● Comment procéder:
D'après le texte sur les flottes d'entreprise, comment le barème forfaitaire de l'avantage en nature a-t-il évolué en 2025 ? Répondez en une phrase, s'il vous plaît.

● Texte fourni:
Flottes: l’éco-score et les AEN grippent le marché pro — au risque de freiner l’électrique

En bref:

  • La combinaison éco-score + durcissement des AEN réduit les choix pour les voitures de fonction, augmente le coût pour salariés et employeurs et risque d’assécher le marché de l’occasion électrique à moyen terme.
  • Mesures proposées: période transitoire ou découplage partiel AEN/éco-score et cadrage pluriannuel pour préserver les volumes flottes et la filière VO.

Le paradoxe français se durcit. Pensée pour orienter la demande vers des véhicules plus vertueux, la combinaison de l’éco-score et de la réforme des Avantages en Nature (AEN) déstabilise le marché des voitures de fonction. Résultat: des choix restreints pour les gestionnaires de parc, des coûts en hausse pour les salariés, et un risque très réel d’assécher le futur marché de l’occasion électrique.

À l’heure où les entreprises sont le moteur de l’électrification en France, la fiscalité pourrait, sans recalibrage, casser la dynamique.

Ce qui a changé depuis l’hiver 2025

  • Avantage en nature plus lourd: le barème forfaitaire a été relevé en 2025 (de 30 % à 50 % de la valeur hors « carburant » selon les cas), ce qui renchérit l’AEN imposable pour les collaborateurs et les charges sociales pour l’employeur.

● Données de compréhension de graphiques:
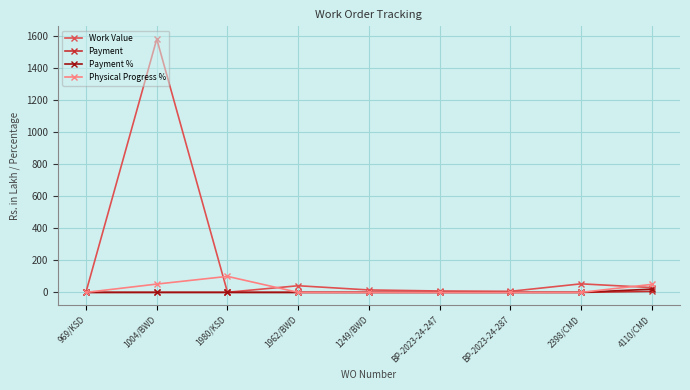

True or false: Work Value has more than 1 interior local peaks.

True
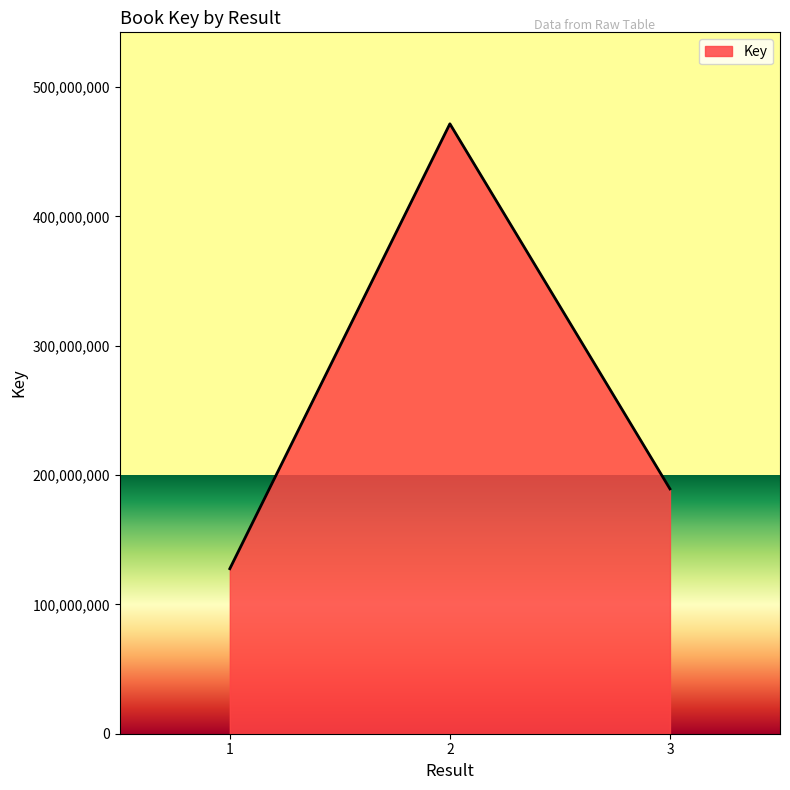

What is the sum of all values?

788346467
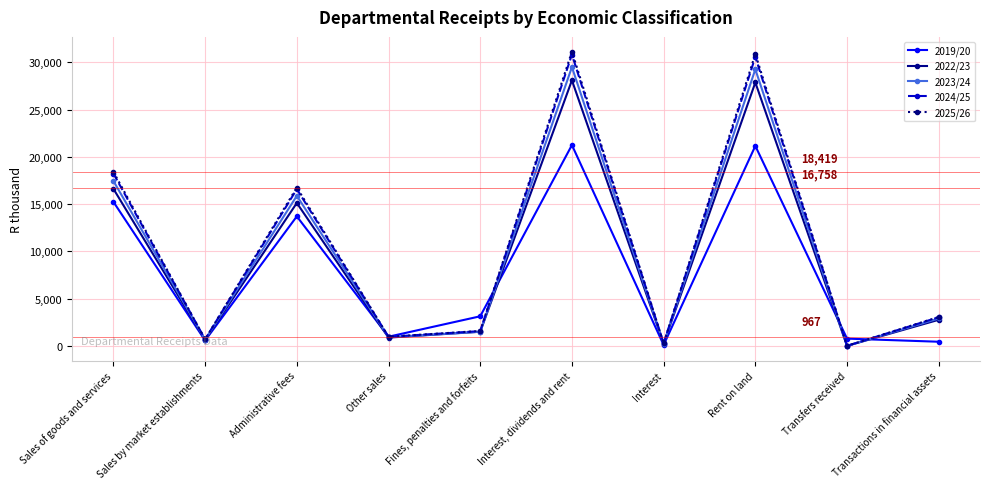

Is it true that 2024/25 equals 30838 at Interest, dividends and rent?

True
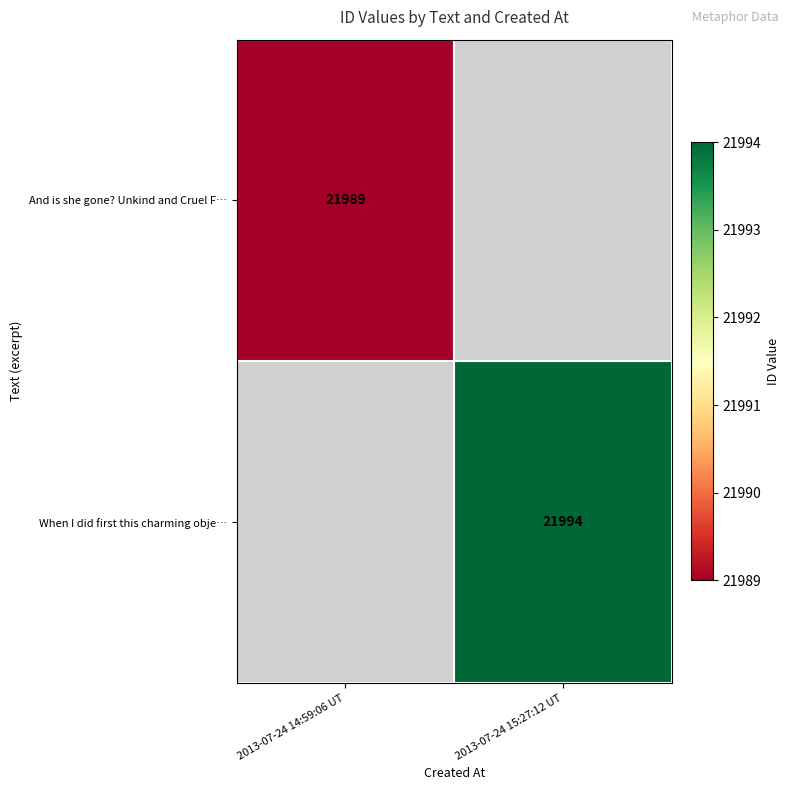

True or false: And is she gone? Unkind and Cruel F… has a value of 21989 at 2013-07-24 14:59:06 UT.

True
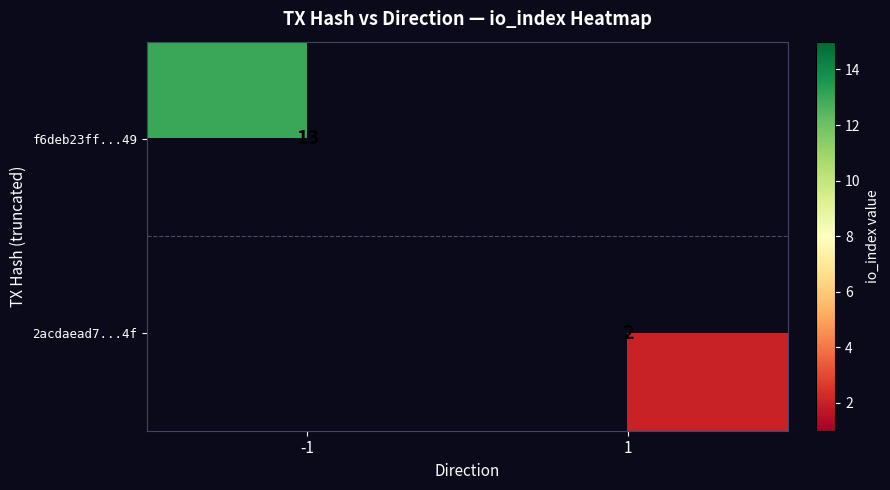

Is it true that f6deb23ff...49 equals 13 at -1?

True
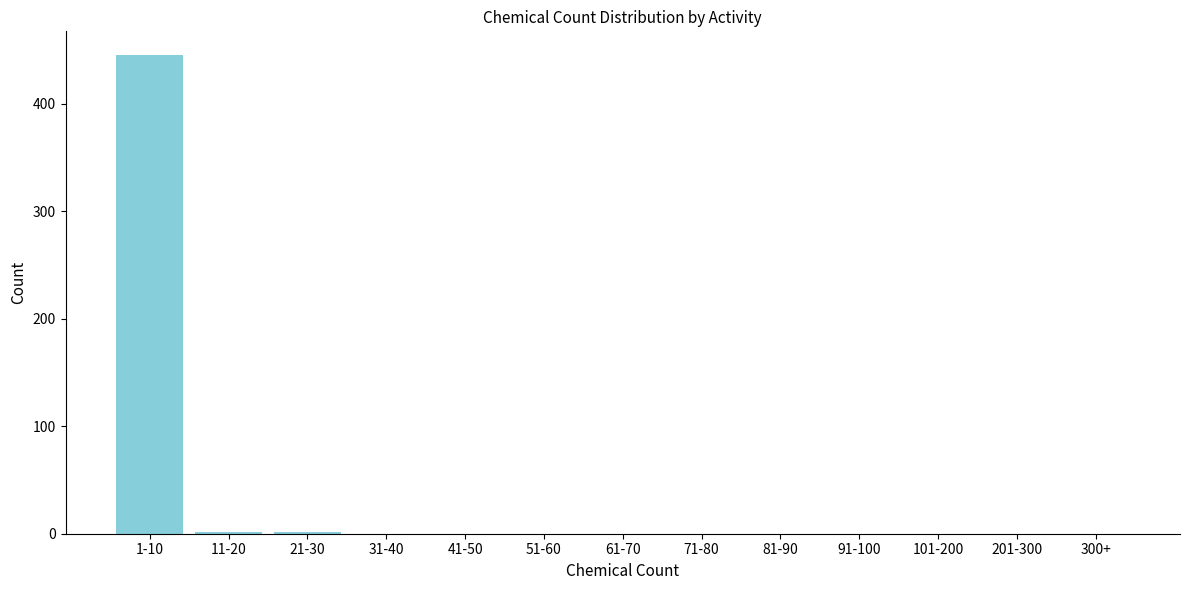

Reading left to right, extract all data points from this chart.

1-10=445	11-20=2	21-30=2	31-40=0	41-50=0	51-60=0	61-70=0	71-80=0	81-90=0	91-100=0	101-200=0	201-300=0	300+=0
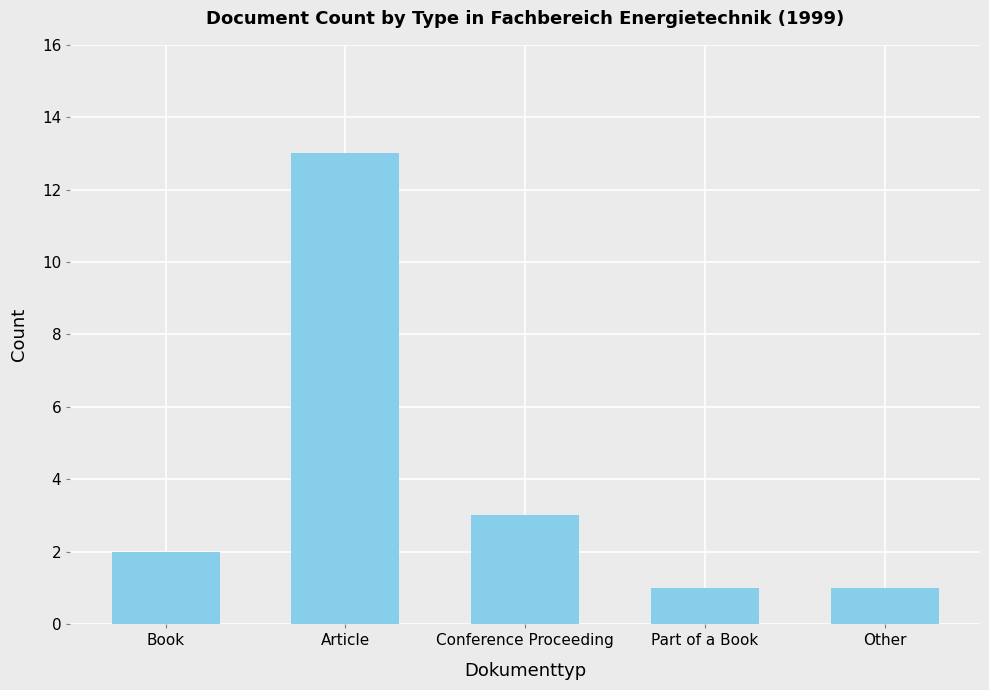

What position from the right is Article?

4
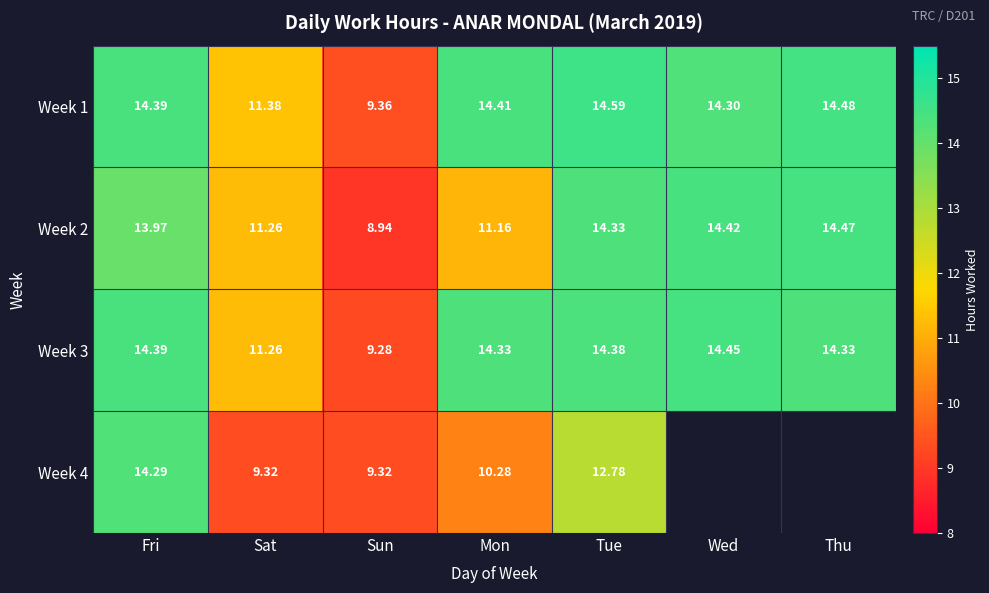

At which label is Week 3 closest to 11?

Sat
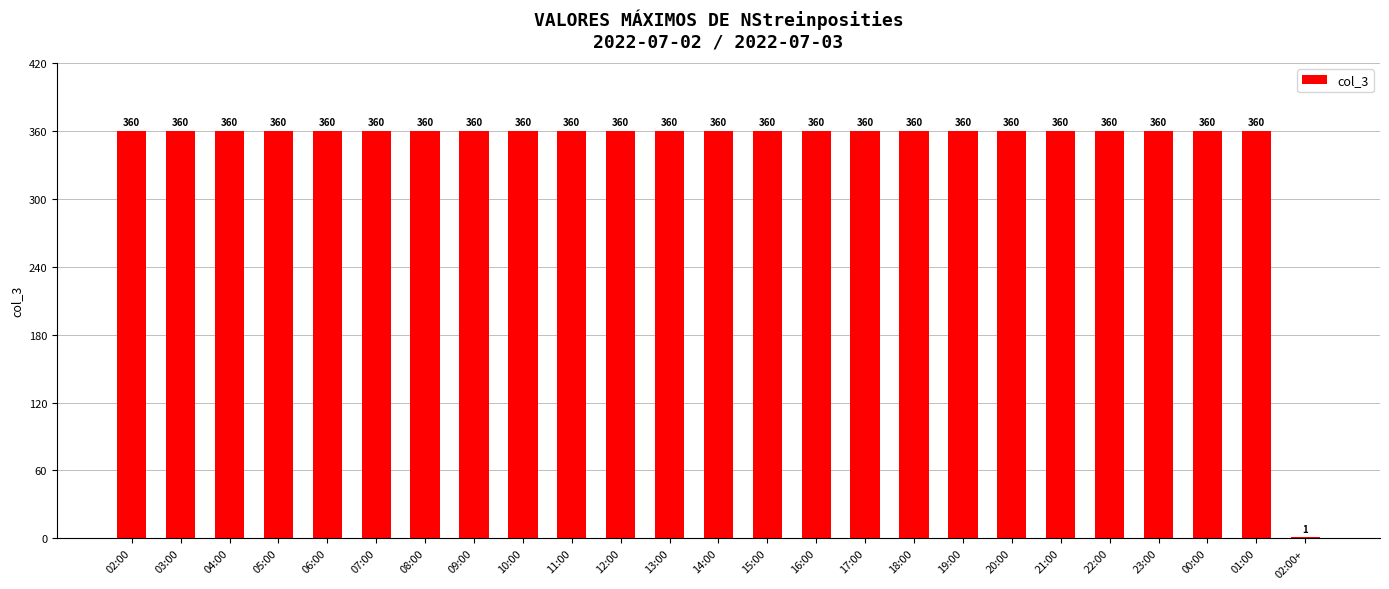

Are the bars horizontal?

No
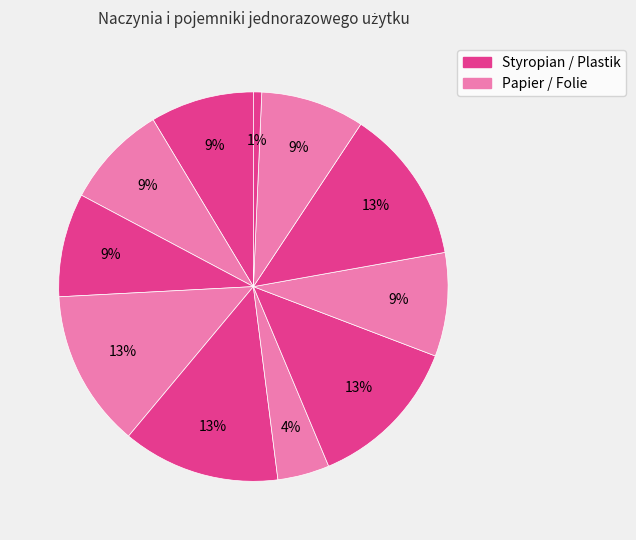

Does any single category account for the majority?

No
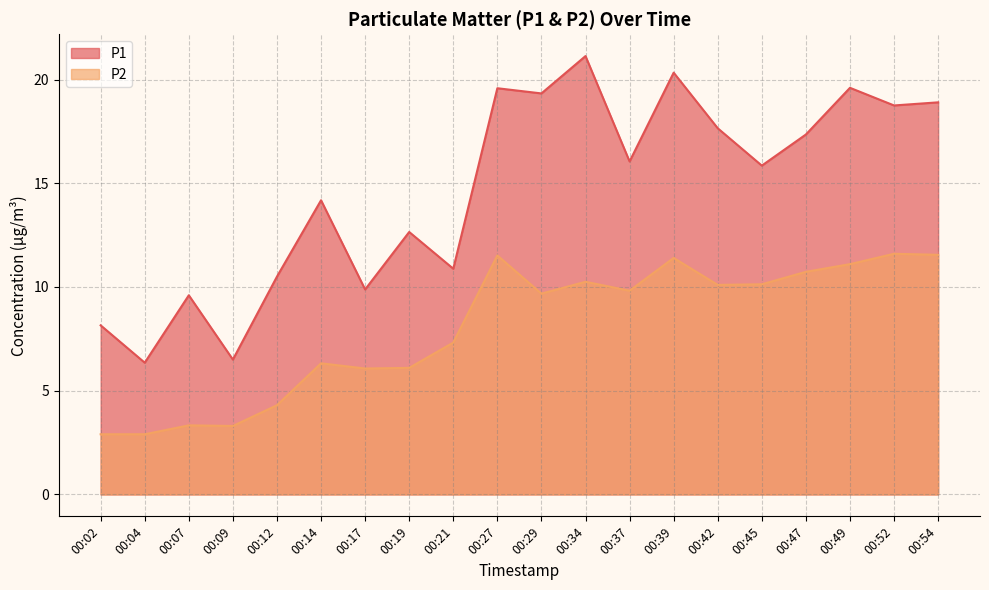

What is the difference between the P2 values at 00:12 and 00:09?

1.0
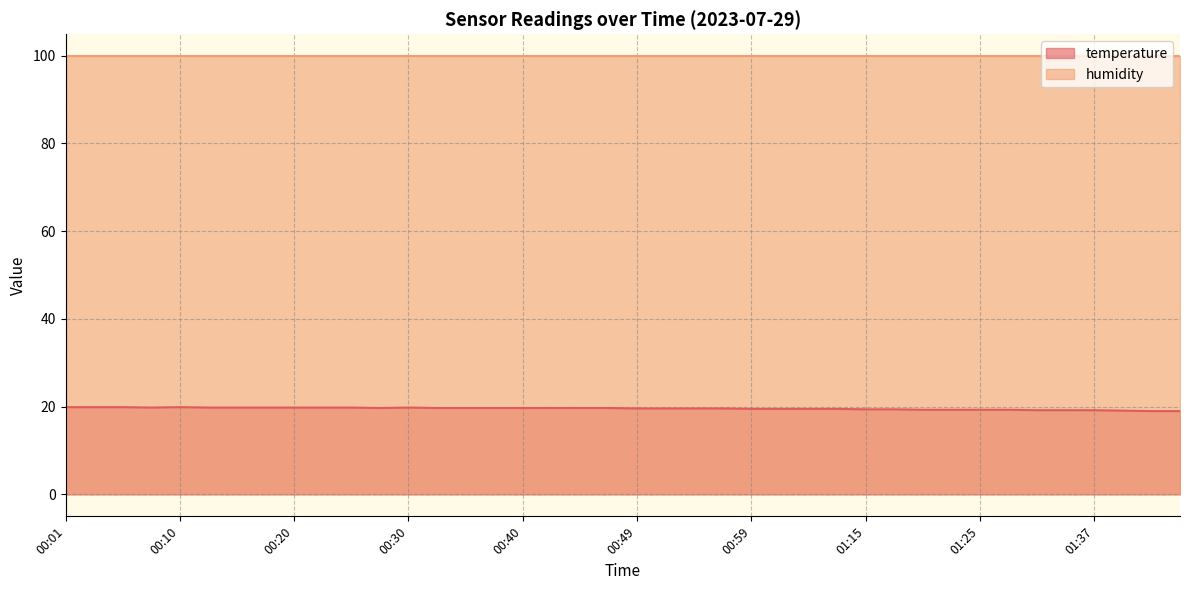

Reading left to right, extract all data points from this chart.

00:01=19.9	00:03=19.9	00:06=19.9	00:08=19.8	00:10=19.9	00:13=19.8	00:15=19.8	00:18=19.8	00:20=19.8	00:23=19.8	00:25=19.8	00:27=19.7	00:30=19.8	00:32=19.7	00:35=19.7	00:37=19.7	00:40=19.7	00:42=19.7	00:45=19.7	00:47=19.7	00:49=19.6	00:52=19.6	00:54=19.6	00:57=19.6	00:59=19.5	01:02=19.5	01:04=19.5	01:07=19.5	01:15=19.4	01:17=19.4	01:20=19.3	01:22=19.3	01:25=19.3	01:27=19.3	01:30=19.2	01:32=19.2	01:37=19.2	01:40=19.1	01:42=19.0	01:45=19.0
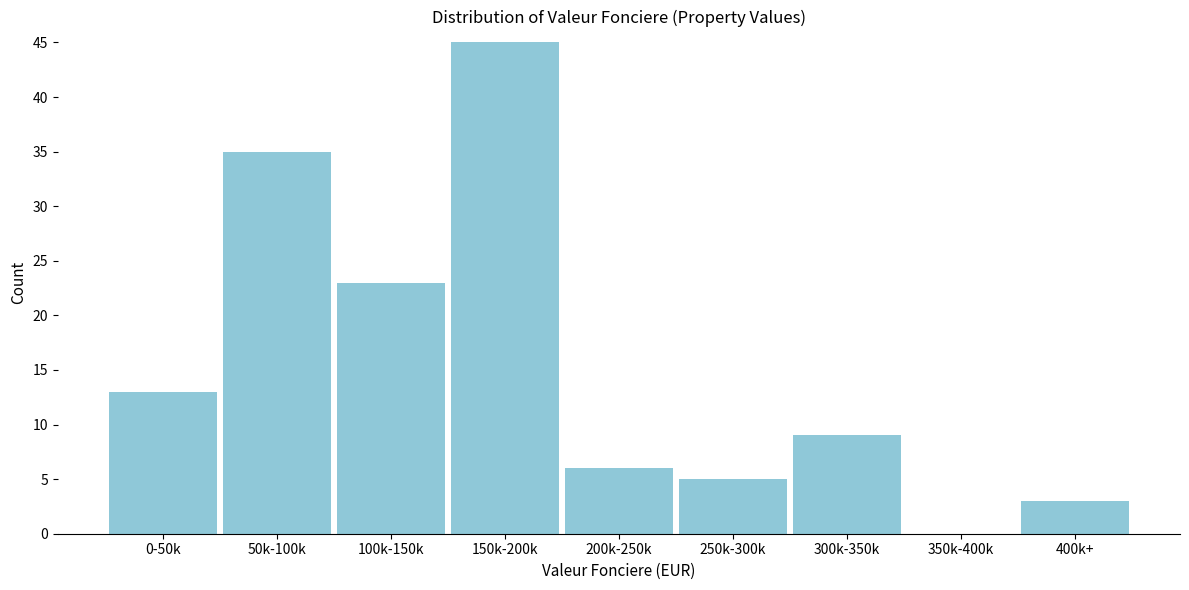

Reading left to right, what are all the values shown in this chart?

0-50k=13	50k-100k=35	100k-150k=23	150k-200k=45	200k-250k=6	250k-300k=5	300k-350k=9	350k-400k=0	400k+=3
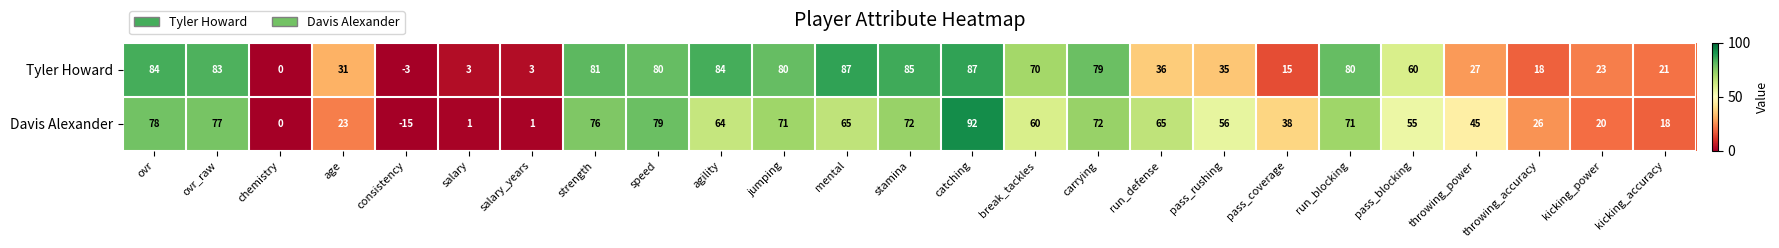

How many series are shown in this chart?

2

● Réponse attendue:
Il a été relevé de 30 % à 50 % de la valeur hors « carburant », selon les cas.